PSI BLAST can be ran from the same page as a normal BLAST by selecting "PSI-BLAST" in the "Program selection" section.
HMMER is a sequence similarity search tools that uses Hidden Markov Models
(HMMs) to search for similar nucleotide or proteins sequences. In practice it
is very similar to BLAST, although it is much more powerful, especially when we
use a multiple sequence alignment as input instead of just a single sequence.
Its main strength is in detecting remote homologues.

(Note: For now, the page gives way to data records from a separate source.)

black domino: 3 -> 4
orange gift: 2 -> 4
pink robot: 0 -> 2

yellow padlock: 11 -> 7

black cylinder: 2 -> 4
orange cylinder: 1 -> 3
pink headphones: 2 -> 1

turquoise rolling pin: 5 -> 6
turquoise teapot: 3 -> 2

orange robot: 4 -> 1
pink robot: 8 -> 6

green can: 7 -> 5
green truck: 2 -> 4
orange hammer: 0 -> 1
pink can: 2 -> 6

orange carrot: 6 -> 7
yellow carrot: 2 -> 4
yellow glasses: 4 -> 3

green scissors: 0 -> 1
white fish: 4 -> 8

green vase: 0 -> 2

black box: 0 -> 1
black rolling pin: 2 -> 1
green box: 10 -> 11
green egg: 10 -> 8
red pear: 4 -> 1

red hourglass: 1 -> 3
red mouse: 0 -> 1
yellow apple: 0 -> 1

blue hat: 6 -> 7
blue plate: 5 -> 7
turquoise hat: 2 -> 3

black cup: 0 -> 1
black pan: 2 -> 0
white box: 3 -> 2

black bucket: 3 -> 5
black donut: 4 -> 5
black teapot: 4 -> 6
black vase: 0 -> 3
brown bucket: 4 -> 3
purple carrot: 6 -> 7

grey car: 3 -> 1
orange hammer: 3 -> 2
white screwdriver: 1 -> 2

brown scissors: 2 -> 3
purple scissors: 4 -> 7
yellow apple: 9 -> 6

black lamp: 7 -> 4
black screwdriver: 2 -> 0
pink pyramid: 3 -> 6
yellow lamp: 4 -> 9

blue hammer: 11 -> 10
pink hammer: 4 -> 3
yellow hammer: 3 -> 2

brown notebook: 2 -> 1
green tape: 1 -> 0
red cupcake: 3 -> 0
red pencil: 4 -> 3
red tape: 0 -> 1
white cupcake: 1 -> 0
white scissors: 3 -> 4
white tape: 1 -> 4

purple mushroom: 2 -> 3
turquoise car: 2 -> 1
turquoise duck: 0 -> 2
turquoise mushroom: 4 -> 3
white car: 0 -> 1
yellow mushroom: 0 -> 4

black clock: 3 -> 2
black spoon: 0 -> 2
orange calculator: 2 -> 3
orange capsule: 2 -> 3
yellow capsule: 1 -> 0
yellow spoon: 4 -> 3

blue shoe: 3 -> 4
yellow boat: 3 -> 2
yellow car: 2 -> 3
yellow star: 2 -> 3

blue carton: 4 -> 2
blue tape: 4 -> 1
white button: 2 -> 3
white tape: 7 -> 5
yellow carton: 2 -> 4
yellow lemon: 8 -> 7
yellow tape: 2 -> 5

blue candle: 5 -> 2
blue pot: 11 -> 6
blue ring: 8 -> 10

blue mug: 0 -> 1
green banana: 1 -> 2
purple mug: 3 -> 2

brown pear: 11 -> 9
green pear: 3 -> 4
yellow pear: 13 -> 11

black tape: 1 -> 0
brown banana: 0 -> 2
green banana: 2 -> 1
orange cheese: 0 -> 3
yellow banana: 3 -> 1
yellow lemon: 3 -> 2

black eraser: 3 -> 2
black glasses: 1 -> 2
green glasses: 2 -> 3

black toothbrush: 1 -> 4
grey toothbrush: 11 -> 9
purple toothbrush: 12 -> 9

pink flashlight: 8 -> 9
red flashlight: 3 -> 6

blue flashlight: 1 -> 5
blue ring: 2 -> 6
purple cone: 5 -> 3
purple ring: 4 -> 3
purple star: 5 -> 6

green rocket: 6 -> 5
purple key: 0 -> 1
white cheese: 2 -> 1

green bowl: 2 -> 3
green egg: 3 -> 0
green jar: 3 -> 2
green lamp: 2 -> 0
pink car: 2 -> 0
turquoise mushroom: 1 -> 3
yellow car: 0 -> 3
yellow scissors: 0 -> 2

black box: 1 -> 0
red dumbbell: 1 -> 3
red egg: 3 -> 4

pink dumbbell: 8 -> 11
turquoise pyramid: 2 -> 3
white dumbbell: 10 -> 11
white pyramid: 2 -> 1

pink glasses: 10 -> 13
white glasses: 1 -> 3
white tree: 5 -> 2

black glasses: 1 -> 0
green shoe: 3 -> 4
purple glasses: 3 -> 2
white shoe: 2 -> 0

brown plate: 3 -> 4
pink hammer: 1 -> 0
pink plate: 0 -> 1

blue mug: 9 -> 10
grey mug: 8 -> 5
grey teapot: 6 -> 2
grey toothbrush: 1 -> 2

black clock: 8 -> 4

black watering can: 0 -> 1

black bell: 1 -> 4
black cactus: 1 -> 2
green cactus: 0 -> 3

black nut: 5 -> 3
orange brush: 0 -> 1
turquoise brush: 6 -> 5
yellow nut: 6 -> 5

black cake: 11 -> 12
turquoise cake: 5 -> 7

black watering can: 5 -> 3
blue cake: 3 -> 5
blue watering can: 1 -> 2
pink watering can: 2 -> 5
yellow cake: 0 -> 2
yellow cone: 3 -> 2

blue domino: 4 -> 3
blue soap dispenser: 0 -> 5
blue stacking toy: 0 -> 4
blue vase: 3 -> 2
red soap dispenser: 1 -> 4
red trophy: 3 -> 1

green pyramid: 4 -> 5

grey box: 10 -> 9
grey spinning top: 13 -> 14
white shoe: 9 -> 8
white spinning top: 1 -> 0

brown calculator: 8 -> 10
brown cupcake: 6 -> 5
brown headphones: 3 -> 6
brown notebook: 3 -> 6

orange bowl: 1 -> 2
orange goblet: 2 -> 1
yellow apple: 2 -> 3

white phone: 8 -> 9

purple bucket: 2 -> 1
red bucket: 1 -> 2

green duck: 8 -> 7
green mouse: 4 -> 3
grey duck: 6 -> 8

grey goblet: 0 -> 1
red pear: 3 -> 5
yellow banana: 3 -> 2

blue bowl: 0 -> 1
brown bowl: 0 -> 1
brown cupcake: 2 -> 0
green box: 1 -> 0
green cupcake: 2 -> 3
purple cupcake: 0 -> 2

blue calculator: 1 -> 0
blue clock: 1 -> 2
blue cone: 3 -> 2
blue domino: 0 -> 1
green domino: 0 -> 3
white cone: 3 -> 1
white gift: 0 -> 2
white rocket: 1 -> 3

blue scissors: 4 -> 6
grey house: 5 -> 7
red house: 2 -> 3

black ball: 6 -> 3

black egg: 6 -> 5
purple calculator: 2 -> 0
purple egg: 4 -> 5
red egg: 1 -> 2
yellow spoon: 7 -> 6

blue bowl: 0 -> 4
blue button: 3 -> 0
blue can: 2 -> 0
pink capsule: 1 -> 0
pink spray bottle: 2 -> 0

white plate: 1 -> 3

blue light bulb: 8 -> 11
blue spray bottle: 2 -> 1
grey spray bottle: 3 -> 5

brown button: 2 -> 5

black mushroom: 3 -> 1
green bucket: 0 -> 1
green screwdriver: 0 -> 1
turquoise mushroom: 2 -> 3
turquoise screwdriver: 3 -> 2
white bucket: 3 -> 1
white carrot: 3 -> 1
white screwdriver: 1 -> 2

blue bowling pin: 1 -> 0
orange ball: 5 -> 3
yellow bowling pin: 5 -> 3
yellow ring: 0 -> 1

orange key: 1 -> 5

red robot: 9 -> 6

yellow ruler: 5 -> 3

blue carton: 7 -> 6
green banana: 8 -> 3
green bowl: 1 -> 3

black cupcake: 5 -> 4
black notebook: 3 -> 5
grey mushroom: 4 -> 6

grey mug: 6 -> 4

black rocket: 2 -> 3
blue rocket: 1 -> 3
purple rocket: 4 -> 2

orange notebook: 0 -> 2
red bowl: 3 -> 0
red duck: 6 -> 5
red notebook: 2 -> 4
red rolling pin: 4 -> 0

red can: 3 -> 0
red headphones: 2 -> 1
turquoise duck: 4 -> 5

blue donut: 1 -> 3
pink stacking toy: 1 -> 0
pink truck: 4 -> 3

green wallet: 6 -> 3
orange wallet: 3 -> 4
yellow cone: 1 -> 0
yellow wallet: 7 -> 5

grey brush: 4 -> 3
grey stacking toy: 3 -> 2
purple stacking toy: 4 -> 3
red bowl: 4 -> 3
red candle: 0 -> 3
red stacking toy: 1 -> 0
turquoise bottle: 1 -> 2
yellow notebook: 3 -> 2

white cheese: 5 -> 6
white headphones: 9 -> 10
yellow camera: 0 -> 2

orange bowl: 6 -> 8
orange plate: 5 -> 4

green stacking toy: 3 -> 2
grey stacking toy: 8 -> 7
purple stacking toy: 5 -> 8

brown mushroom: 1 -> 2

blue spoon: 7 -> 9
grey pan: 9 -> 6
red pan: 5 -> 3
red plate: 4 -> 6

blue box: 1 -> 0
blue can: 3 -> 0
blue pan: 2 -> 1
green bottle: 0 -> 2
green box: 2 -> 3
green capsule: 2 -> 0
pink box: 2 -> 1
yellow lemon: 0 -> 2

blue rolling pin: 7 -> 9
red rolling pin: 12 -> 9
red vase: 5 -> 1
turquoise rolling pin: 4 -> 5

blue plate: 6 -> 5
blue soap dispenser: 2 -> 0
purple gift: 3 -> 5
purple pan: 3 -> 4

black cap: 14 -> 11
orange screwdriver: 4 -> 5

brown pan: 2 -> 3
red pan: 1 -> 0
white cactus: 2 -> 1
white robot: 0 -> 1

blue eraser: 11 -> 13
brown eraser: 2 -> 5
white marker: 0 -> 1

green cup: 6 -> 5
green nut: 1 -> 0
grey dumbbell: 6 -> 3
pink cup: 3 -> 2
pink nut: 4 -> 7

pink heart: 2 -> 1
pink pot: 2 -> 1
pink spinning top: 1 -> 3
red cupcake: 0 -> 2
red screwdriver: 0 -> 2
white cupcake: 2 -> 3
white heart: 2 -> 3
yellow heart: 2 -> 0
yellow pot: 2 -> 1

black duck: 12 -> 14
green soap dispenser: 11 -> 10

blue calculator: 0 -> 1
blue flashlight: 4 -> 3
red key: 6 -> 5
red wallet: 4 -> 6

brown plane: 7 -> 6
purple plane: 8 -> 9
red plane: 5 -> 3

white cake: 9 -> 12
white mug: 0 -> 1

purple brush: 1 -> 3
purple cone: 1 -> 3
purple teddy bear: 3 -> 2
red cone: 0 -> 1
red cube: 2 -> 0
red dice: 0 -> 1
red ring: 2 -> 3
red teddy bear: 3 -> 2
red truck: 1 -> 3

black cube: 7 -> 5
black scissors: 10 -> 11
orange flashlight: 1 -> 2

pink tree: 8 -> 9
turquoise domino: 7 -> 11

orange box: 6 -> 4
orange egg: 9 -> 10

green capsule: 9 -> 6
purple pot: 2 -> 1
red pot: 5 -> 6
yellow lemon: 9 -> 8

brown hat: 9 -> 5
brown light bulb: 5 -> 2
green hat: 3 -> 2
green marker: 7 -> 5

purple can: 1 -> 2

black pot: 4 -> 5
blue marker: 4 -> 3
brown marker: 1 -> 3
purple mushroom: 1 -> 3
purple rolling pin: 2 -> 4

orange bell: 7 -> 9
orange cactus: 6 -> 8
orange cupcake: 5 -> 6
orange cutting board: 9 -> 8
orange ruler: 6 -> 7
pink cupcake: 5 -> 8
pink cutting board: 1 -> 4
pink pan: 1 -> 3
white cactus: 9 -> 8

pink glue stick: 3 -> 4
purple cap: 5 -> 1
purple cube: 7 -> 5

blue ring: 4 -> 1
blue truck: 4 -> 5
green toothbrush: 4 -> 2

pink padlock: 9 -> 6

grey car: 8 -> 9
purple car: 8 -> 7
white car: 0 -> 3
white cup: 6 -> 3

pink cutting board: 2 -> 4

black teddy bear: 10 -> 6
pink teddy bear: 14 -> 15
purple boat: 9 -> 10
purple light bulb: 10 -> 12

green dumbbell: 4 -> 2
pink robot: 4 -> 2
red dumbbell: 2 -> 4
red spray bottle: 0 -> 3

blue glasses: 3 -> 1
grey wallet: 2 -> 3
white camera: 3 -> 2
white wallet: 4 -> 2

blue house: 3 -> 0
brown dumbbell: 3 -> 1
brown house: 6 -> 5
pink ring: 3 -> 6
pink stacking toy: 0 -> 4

### Exersize 3: HMMER BLD10
As we saw earlier, stardard BLAST is not able to detect a human homologue of the *C. reinhardtii* protein BLD10. In thi short exercise we'll use HMMER to see if this more sensitive tool can detect it.
#### HMMER input
Navigate to the HMMER search page: []
HMMER takes as input a single nucleotide or protein sequence (accession number or identifiers are not accpected).
- **Step 1** Retrieve the amino sequence corresponding to the *C. reinhardtii* protein with accession EDP06416.1 from the NCBI database, and copy-paste it into the HMMER searchbox.
- **Step 2** Make sure the **Reference proteomes** is selected as the **sequence database** to search in. (It should already be selected).
- **Step 3** Hit **Search** to start searching.
#### HMMER output
The HMMER output page contains all of the information on HMMERs detected hits across the reference sequence database.
- **Question 1** What is the evolutionay range of the significants hits detected by HMMER? Is this a plant specific protein, eukaryotic, or does it exist in all major branches of life?
- **Question 2** Does BLD10 have a homologue in humans, and if so, what is it called?
## HHPred
**HHPred** is part of the **HH-suite** software package, and also uses Hidden
Markov Models to perform a more sensitive search than standard BLAST. HHPred
represents both the input **query** and **subject** sequences as HMM's (thus
the "HH" in HHPred).
Like HMMER, HHPred is one of the fastest and more sensitive tools that
currently exist.
### Exersize 4: HHPred.
Find a protein sequence of your interest, or alternatively use one from this tutorial. Let's use HHPred to find similar sequences in across the set of known species.
- **Step 1** Navigate to the HHPred search homepage: []
- **Question 1** Does the search for similar sequences using HHPred differ than using a BLAST alone?
## Take home messages
There are many different ways to search for similar protein and nucleotide sequences. Although tools like HMMER and HHPred are incredibly good for finding homologues genes across large evolutionary distances, this does not necessarily mean they are the best at everything. BLAST (and all of its variants) are both simple and easily usable tools which may simply be better for the job at hand.